Inferential Statistics – Sampling Distribution, Central Limit Theorem and Confidence Interval

Sudarshan Kumar 11 Jan, 2021

7 min read

This article was published as a part of the Data Science Blogathon.

Introduction

The field of statistics consists of methods for describing and modeling variability and for making decisions when variability is present. In inferential statistics, we usually want to make a decision about some population. The population refers to the collection of measurements on all elements of a universe about which we wish to draw conclusions or make decisions.

In most application of statistics, the available data result from a sample of units selected from a universe of interest.

Table of Content

1. Sampling Distribution

2. Sampling distribution of sample proportion

3. Central Limit Theorem

4. Confidence Interval

5. Conditions for inference on a proportion and mean

1. Sampling Distribution

Suppose we have a population with population parameters (µ,σ). We may not know the population parameters or it may not even be easy to find the population parameters. So, we try to estimate a population parameter by taking a sample of size n and calculate a statistic that is used to estimate the parameter.

If we were to take a random sample of size n again and then we were to calculate the statistic again, we could very well get a different value.
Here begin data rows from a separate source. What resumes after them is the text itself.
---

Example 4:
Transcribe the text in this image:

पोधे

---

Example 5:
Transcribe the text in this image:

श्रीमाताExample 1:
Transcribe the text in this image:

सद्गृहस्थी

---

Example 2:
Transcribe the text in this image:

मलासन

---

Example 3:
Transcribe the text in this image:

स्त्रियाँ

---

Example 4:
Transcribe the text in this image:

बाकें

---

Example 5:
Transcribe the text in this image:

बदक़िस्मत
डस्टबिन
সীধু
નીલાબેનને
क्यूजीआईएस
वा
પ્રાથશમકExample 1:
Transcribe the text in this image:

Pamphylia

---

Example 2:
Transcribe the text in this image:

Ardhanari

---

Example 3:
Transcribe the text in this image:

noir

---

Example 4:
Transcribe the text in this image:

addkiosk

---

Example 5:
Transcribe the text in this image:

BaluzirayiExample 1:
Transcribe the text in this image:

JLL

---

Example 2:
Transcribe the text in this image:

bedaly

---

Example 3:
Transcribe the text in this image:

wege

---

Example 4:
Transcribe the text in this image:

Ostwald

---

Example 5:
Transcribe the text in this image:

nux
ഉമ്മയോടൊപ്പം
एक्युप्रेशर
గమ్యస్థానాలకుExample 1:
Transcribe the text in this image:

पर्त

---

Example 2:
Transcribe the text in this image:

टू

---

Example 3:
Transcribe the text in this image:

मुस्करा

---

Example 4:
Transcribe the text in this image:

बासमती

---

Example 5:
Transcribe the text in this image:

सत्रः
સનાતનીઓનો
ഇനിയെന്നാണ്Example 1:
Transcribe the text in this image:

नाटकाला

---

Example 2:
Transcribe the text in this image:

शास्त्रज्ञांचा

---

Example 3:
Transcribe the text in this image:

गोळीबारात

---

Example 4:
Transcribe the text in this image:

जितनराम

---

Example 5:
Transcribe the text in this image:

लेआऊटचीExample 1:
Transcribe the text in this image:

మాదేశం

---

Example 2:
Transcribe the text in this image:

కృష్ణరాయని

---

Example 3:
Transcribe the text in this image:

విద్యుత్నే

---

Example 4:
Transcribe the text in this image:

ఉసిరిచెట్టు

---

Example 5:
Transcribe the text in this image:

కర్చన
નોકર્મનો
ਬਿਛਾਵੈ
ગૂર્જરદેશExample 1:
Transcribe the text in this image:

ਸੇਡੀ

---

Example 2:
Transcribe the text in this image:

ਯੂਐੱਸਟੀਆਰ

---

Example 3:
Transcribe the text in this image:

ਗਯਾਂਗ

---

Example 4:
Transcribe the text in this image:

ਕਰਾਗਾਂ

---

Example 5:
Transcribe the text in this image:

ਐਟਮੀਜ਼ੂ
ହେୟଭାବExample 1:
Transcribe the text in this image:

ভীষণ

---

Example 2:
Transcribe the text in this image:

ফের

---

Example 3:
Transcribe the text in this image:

Hence, what is the distribution of the values that we could get for the statistic? What is the frequency with which I can get different values for the statistic that is trying to estimate the population parameter? And that distribution is what a sampling distribution is.

Example

Suppose we have a population containing three numbers – 1,2 and 3. The mean of the population (denoted by µ) will be (1+2+3)/3 i.e. 2. Now, we take random samples of size 2 from the population and report the sample statistic i.e x̅ of the sample every time.

#’s picked	x̅
1,1	1
1,2	1.5
1,3	2
2,1	1.5
2,2	2
2,3	2.5
3,1	2
3,2	2.5
3,3	3

2. Sampling distribution of sample proportion

Suppose we have a big bowl containing 10,000 different colored balls having 60% of the yellow-colored balls. Then the population parameter is p = 0.6. Let Y be a random variable taking value 1 when we get a yellow ball from the bowl and 0 when we get a different coloured ball. Clearly, Y follows Bernoulli distribution. The mean and standard deviation of Y is 0.6 and 0.49.

Let X be another random variable denoting the sum of 10 independent Bernoulli trails. The mean and variance of X is 10×0.6 = 6 and standard deviation is 1.55

Note that the sampling distribution of sample proportion is approximately normal in shape if np >= 10 and n(1-p) >= 10.

3. Central Limit Theorem

The Central Limit Theorem(CLT) states that the distribution of sample means approximates a normal distribution as the sample size becomes larger, assuming all the samples are identical in size, and regardless of the population distribution shape i.e. when mean of a sampling distribution of a random variable (may be any random variable, not necessarily binomial random variable that we have taken in the previous example) is plotted on a frequency distribution curve, it approximates a normal distribution

inferential statistics central limit theorem

A few things to note:

1. CLT states that the distribution of sample means approximates a normal distribution as the sample size gets larger

2. Sample size >= 30 are considered sufficient for the CLT to hold

3.

4. Confidence Interval

Suppose there are 100,000 voters and there are 2 candidates A and B competing in the election. We want to find out the likelihood that candidate A wins the election.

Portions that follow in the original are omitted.